# Problem description
Omit every picture and write out the rest of the records exactly.

# Images with lens parameters
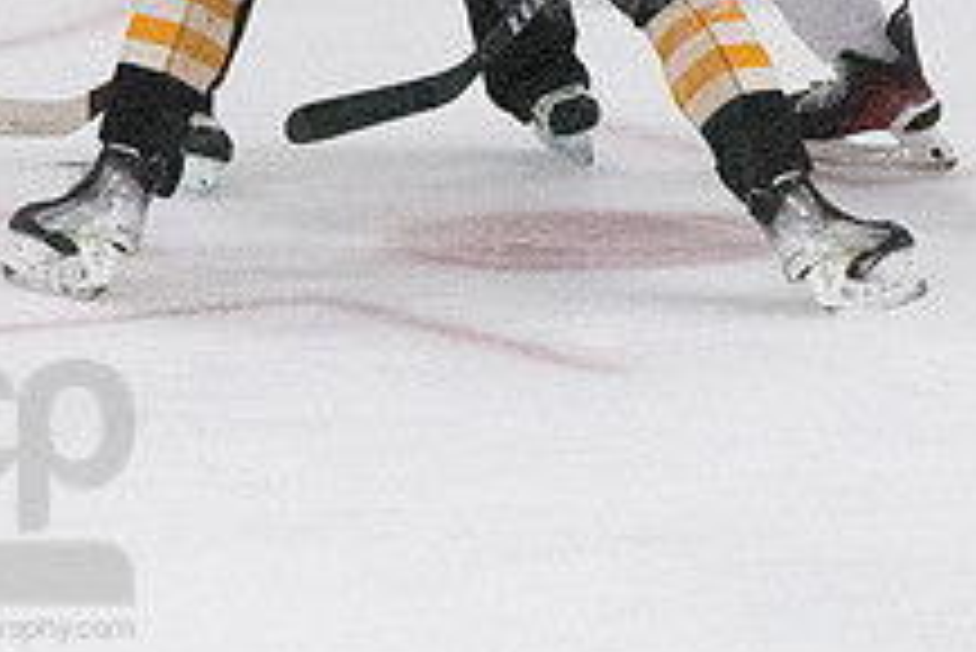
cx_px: 634
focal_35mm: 801
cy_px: -144
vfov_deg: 1.7
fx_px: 21730
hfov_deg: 2.6
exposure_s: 1/1600
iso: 8000
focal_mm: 200
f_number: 5
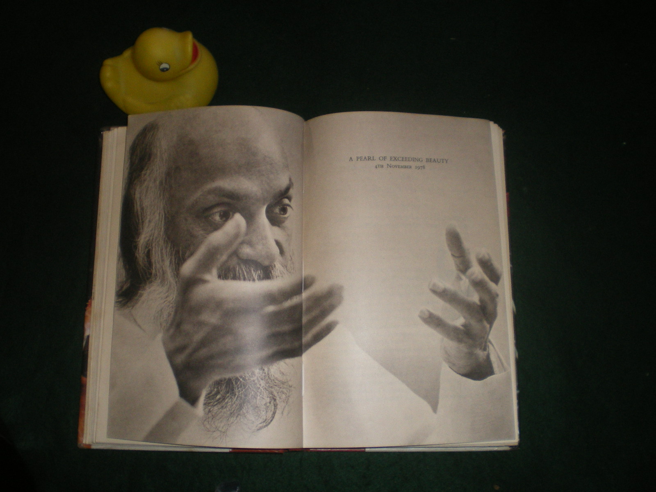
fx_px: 720
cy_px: 246
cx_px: 328
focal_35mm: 38
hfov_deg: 49.0
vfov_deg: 37.7
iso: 200
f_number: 3.1
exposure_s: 1/50
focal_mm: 6.3
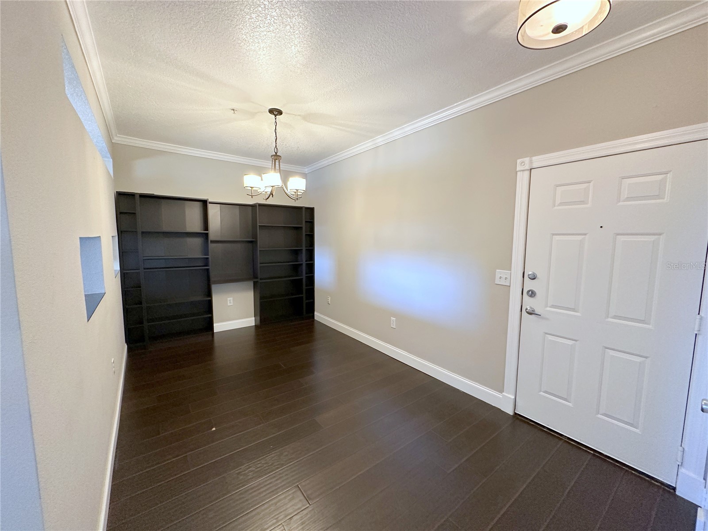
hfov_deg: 102.1
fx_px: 286
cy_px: 266
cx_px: 354
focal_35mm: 14
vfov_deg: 85.7
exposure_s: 1/60
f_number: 2.2
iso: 320
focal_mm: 2.22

# Answer space
cx_px: 634
focal_35mm: 801
cy_px: -144
vfov_deg: 1.7
fx_px: 21730
hfov_deg: 2.6
exposure_s: 1/1600
iso: 8000
focal_mm: 200
f_number: 5
fx_px: 720
cy_px: 246
cx_px: 328
focal_35mm: 38
hfov_deg: 49.0
vfov_deg: 37.7
iso: 200
f_number: 3.1
exposure_s: 1/50
focal_mm: 6.3
hfov_deg: 102.1
fx_px: 286
cy_px: 266
cx_px: 354
focal_35mm: 14
vfov_deg: 85.7
exposure_s: 1/60
f_number: 2.2
iso: 320
focal_mm: 2.22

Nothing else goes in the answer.